Ma died last week. She had been sick for 11 years--diabetes, congestive heart--but in the last 12 months she spent 6 of them in hospital: the last 4 months continually.
These last 12 months cost Medicare/private insurance $3million--or some portion of that, depending on what they negotiate w/ the providers.
I live 3000 miles from my parents, so I missed most of her last year, though we visited her in summer 08 for 10 days, and I spent 3 weeks w/ her last November, just as the priest was giving her the Last Rites.
She 'rallied' when I went back there, but to see her bloated w/ fluid, struggling for each breath, was truly difficult. When she and I were alone for a few moments, she would confide in me that she just wanted to go home. She didn't want to go to a rehab place for physical therapy so she could 'get back' to where she was in 08. She didn't want to stay in hospital, where they can keep you alive but you have no life. She just wanted to go home to her dog and house.
I worked on my dad and siblings, finally convincing them and the doctors that Ma had gone through enough. So last week they brought her home and 6 hours later she died peacefully w/ my father and her dog, Henry, at her side.
There are no 'bad' guys in this $3million story. As much as I knew that spending millions in the hospital would only buy her a short time--and only if she stayed in the hospital!!--I realized the family would have to arrive at the conclusion that enough was enough in due time.
Did the doctors perform too many procedures? yes. Did they pad the bills because my mother had Medicare plus 2 other policies: of course. But my father demanded that they do all they could for her, and until it became obvious to him that there was nothing more to do, he kept goading them on. In fact, he kept firing doctors who were 'giving up', replacing them with ones who would buy into a new round of false hope.

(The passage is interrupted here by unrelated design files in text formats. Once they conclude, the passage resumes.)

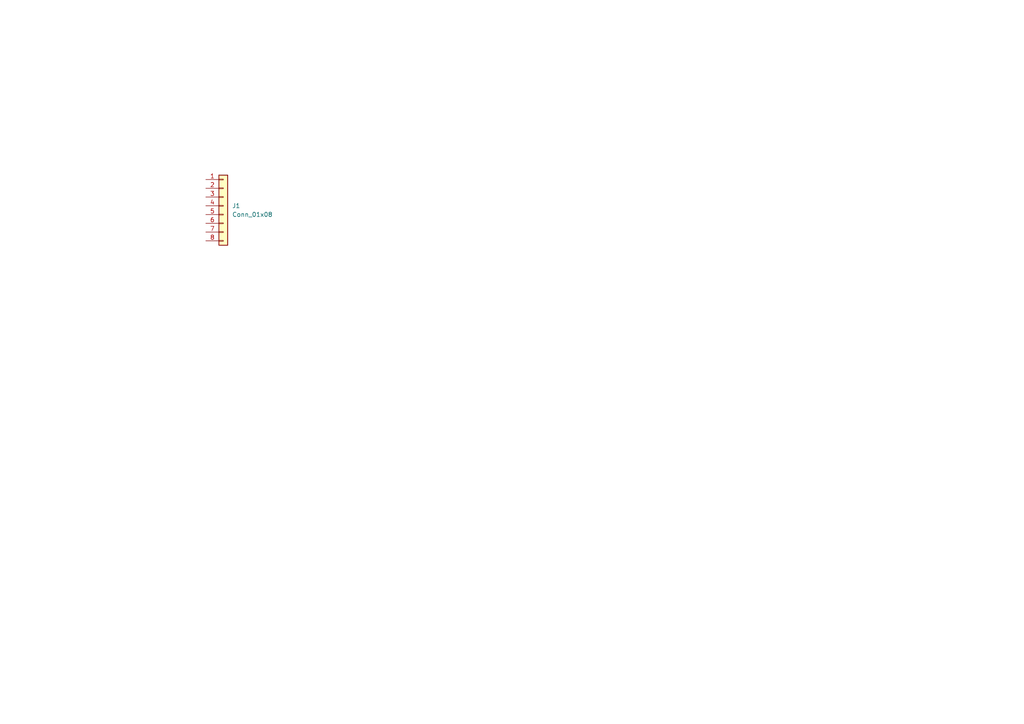
<source format=kicad_sch>
(kicad_sch (version 20230121) (generator eeschema)

  (uuid 7c389eec-3715-45f3-bc3e-884ed88d4144)

  (paper "A4")

  


  (symbol (lib_id "Connector_Generic:Conn_01x08") (at 64.77 59.69 0) (unit 1)
    (in_bom yes) (on_board yes) (dnp no) (fields_autoplaced)
    (uuid 3c864d9f-afa6-4049-afe9-04ca725e472f)
    (property "Reference" "J1" (at 67.31 59.69 0)
      (effects (font (size 1.27 1.27)) (justify left))
    )
    (property "Value" "Conn_01x08" (at 67.31 62.23 0)
      (effects (font (size 1.27 1.27)) (justify left))
    )
    (property "Footprint" "Connector_PinSocket_2.54mm:PinSocket_1x08_P2.54mm_Vertical" (at 64.77 59.69 0)
      (effects (font (size 1.27 1.27)) hide)
    )
    (property "Datasheet" "~" (at 64.77 59.69 0)
      (effects (font (size 1.27 1.27)) hide)
    )
    (pin "1" (uuid 50955426-6826-4108-85bc-03f3396e23b8))
    (pin "2" (uuid 27cdbe8a-4ae6-43b6-b6ca-3e2d2de2b93f))
    (pin "3" (uuid 70de83c4-f865-4c2c-b834-e18820bc2576))
    (pin "4" (uuid dc756b30-f5ad-4b00-a7e7-b8172b6f3be1))
    (pin "5" (uuid a87d35e8-f910-4c3c-839e-ab635a58aa98))
    (pin "6" (uuid 936120fd-7f70-4881-93e7-dea141dc694c))
    (pin "7" (uuid 5b3dcc3b-5834-4cad-8794-3d32fa9413a7))
    (pin "8" (uuid 24a3294c-fee8-4fb0-abcf-ec7e05f6f2ea))
    (instances
      (project "STC89C52RC"
        (path "/7c389eec-3715-45f3-bc3e-884ed88d4144"
          (reference "J1") (unit 1)
        )
      )
    )
  )

  (sheet_instances
    (path "/" (page "1"))
  )
)

</source>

It was painful to watch Ma go through this, and difficult to acknowledge all the $$ being spent. I gently put it to my father that if mom were poor [my Dad is retired union blue-collar] her course of treatment would look much different. I also told him and my mother that I would never allow the doctors to do all these procedures to me, after witnessing all my mother went through.
She took it all, pretty much w/out complaining. My father went to the hospital every day for 8-12 hours besides paying for her home health worker to be there 6 days a week to feed/bathe her. For the 10 years prior to the last, my father took 24/7 care of her w/ the aide of the health worker. Dad is now 82; an old man who loved to fish and garden, which he didn't get to do much for the past 11 years. He will live w/ Henry, the 11 year old German Shorthair, until Henry dies, and then he'll live alone until he dies.

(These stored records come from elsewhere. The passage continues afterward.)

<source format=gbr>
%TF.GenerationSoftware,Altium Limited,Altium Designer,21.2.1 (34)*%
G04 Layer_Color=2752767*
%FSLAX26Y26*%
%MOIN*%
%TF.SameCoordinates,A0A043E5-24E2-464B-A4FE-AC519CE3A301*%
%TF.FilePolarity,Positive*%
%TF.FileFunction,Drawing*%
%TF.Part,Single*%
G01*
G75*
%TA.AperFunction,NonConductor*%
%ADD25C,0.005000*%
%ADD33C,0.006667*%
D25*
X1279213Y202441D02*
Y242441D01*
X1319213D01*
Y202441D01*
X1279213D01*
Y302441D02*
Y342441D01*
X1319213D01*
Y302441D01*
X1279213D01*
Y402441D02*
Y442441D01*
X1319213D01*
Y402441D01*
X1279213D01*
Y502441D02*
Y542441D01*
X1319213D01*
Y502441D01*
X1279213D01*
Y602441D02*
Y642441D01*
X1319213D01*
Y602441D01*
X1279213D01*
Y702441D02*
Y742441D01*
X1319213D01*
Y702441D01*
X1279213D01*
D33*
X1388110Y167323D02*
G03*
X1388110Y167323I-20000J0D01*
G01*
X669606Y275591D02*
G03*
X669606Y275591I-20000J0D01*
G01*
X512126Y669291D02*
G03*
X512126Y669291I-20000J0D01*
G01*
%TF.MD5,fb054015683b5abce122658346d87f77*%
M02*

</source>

Ma just wanted to go home. It was all she could do to hold on until they brought her there, and then 6 hours later she turned her head to the side and closed her eyes. Even Henry knew she was gone, though he stayed next to her body until the mortician took it away.
More money wouldn't have made her life better, except for the health aide that comforted her, which my father paid for out of his own pocket. Most people don't get a partner like my father who gives up his life to share the fate of his wife, but the ones who do are the fortunate few.
There are no bad guys in this story. But PLEASE consider, when you rant about the imperfect Obama/Senate/Democratic healthcare bill, the lack of a public option or whatever other [legitimate] gripe you have, that NOTHING is a worse option than an imperfect legislation. With NOTHING the system will eventually collapse. The choices for millions like my parents will be clear: die quickly or have the surviving spouse die in poverty.
I will be going back in April to New Jersey to spend a few weeks with Dad and Henry. It was tough for him when I left last Saturday, but my siblings will visit often and eventually he'll find a life again. He lives 1 block from the Church: he moved there 50 years ago so we could all go to Catholic school, and now he goes to Mass every day. It keeps him going. We all have to do what it takes to get us through the next day. He says that he should have been there in the coffin next to my mother, but in time this too shall pass.